_Task brief:_ A single number is expected: the count of lines below where the word "Anda" occurs.

[Stored records]
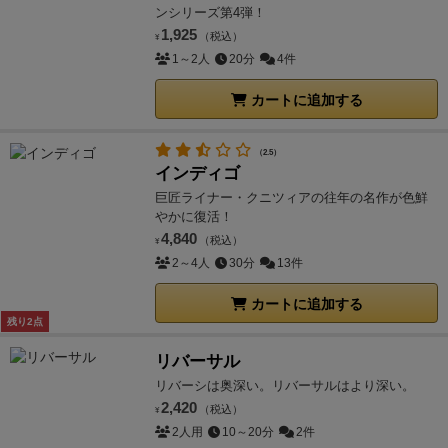
ンシリーズ第4弾！
1,925
（税込）
¥
1～2人
20分
4件
カートに追加する
（2.5）
インディゴ
巨匠ライナー・クニツィアの往年の名作が色鮮
やかに復活！
4,840
（税込）
¥
2～4人
30分
13件
カートに追加する
残り2点
リバーサル
リバーシは奥深い。リバーサルはより深い。
2,420
（税込）
¥
2人用
10～20分
2件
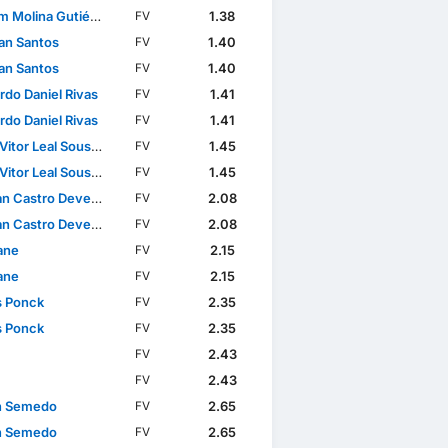
 Molina Gutiérrez
1.38
FV
lan Santos
1.40
FV
lan Santos
1.40
FV
rdo Daniel Rivas
1.41
FV
rdo Daniel Rivas
1.41
FV
itor Leal Sousa Lima
1.45
FV
itor Leal Sousa Lima
1.45
FV
n Castro Devenish
2.08
FV
n Castro Devenish
2.08
FV
ane
2.15
FV
ane
2.15
FV
s Ponck
2.35
FV
s Ponck
2.35
FV
2.43
FV
2.43
FV
n Semedo
2.65
FV
n Semedo
2.65
FV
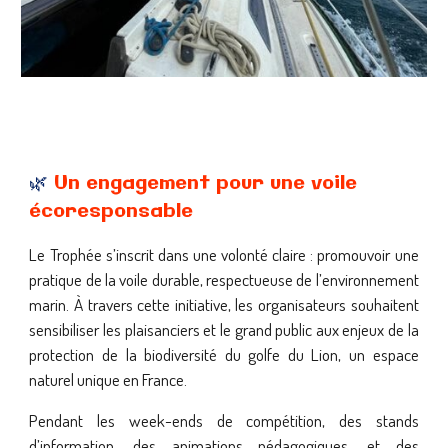
🌿
Un engagement pour une voile
écoresponsable
Le Trophée s’inscrit dans une volonté claire : promouvoir une
pratique de la voile durable, respectueuse de l’environnement
marin. À travers cette initiative, les organisateurs souhaitent
sensibiliser les plaisanciers et le grand public aux enjeux de la
protection de la biodiversité du golfe du Lion, un espace
naturel unique en France.
Pendant les week-ends de compétition, des stands
d’information, des animations pédagogiques, et des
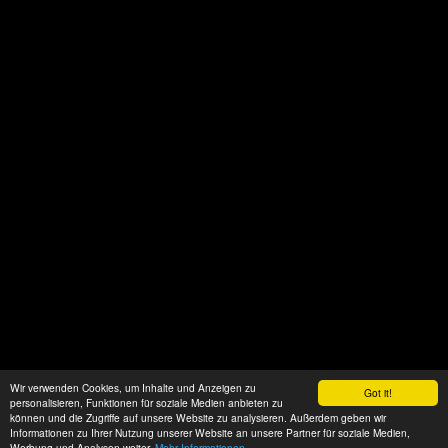
Wir verwenden Cookies, um Inhalte und Anzeigen zu
Got it!
personalisieren, Funktionen für soziale Medien anbieten zu
können und die Zugriffe auf unsere Website zu analysieren. Außerdem geben wir
Informationen zu Ihrer Nutzung unserer Website an unsere Partner für soziale Medien,
Werbung und Analysen weiter.
Mehr Informationen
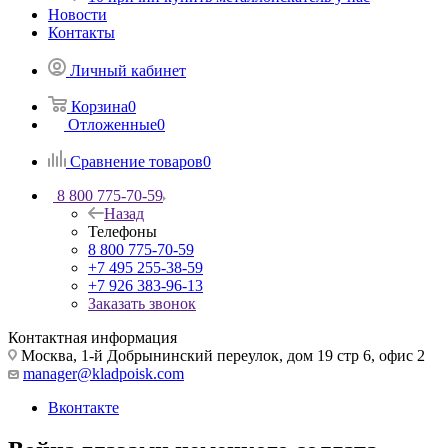
Новости
Контакты
Личный кабинет
Корзина
0
Отложенные
0
Сравнение товаров
0
8 800 775-70-59
Назад
Телефоны
8 800 775-70-59
+7 495 255-38-59
+7 926 383-96-13
Заказать звонок
Контактная информация
Москва, 1-й Добрынинский переулок, дом 19 стр 6, офис 2
manager@kladpoisk.com
Вконтакте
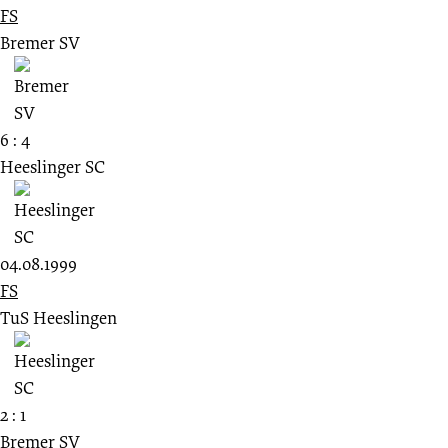
FS
Bremer SV
6 : 4
Heeslinger SC
04.08.1999
FS
TuS Heeslingen
2 : 1
Bremer SV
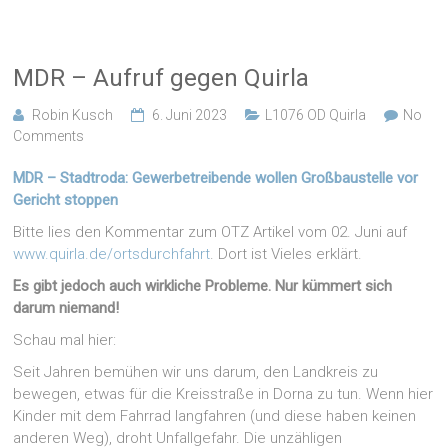
MDR – Aufruf gegen Quirla
Robin Kusch
6. Juni 2023
L1076 OD Quirla
No
Comments
MDR – Stadtroda: Gewerbetreibende wollen Großbaustelle vor
Gericht stoppen
Bitte lies den Kommentar zum OTZ Artikel vom 02. Juni auf
www.quirla.de/ortsdurchfahrt
. Dort ist Vieles erklärt.
Es gibt jedoch auch wirkliche Probleme. Nur kümmert sich
darum niemand!
Schau mal hier:
Seit Jahren bemühen wir uns darum, den Landkreis zu
bewegen, etwas für die Kreisstraße in Dorna zu tun. Wenn hier
Kinder mit dem Fahrrad langfahren (und diese haben keinen
anderen Weg), droht Unfallgefahr. Die unzähligen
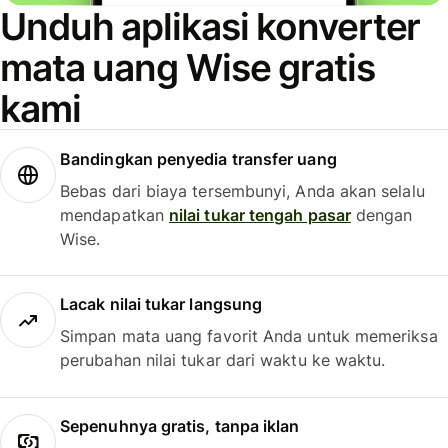
Unduh aplikasi konverter
mata uang Wise gratis
kami
Bandingkan penyedia transfer uang
Bebas dari biaya tersembunyi, Anda akan selalu
mendapatkan
nilai tukar tengah pasar
dengan
Wise.
Lacak nilai tukar langsung
Simpan mata uang favorit Anda untuk memeriksa
perubahan nilai tukar dari waktu ke waktu.
Sepenuhnya gratis, tanpa iklan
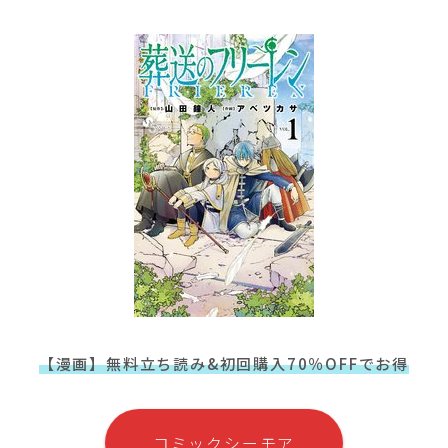
【漫画】無料立ち読み&初回購入70％OFFでお得
コミックシーモア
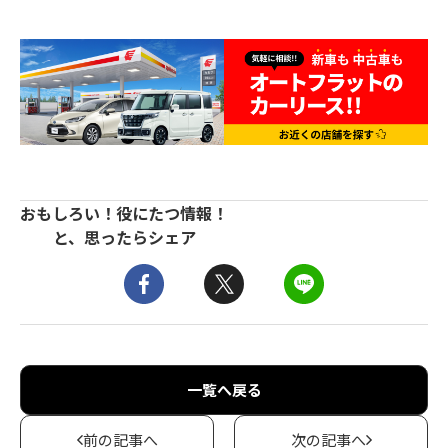
おもしろい！役にたつ情報！
と、思ったらシェア
一覧へ戻る
前の記事へ
次の記事へ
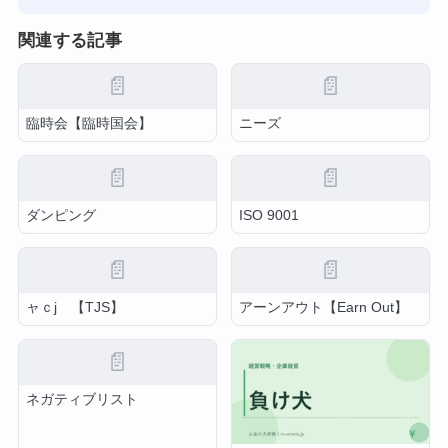
関連する記事
📄
📄
臨時会【臨時国会】
ニーズ
📄
📄
ダンピング
ISO 9001
📄
📄
ャｃj 【TJS】
アーンアウト【Earn Out】
📄
ネガティブリスト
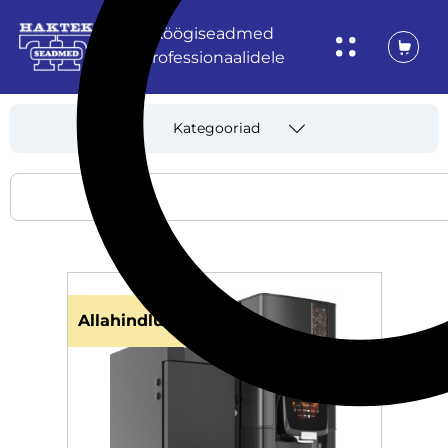
Köögiseadmed
professionaalidele
Kategooriad
Allahindlus!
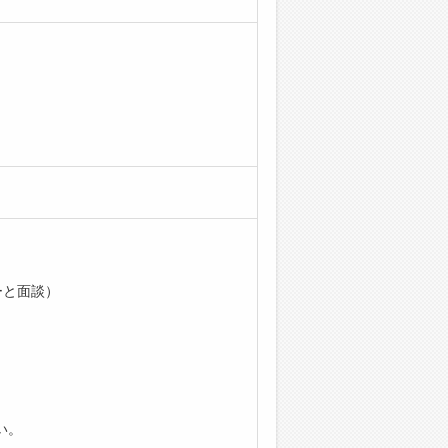
ーと面談）
い。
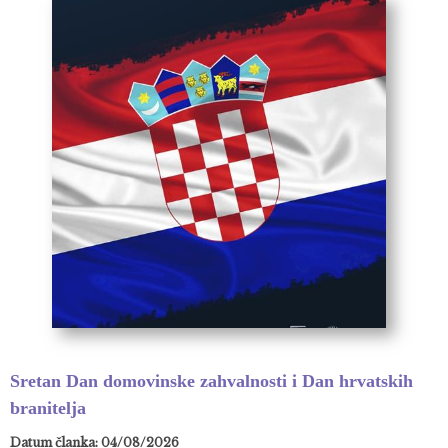
Sretan Dan domovinske zahvalnosti i Dan hrvatskih
branitelja
Datum članka: 04/08/2026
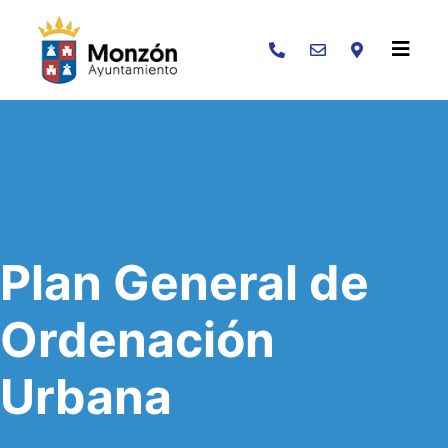
Buscar
Plan General de
Ordenación
Urbana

_Task response:_ 2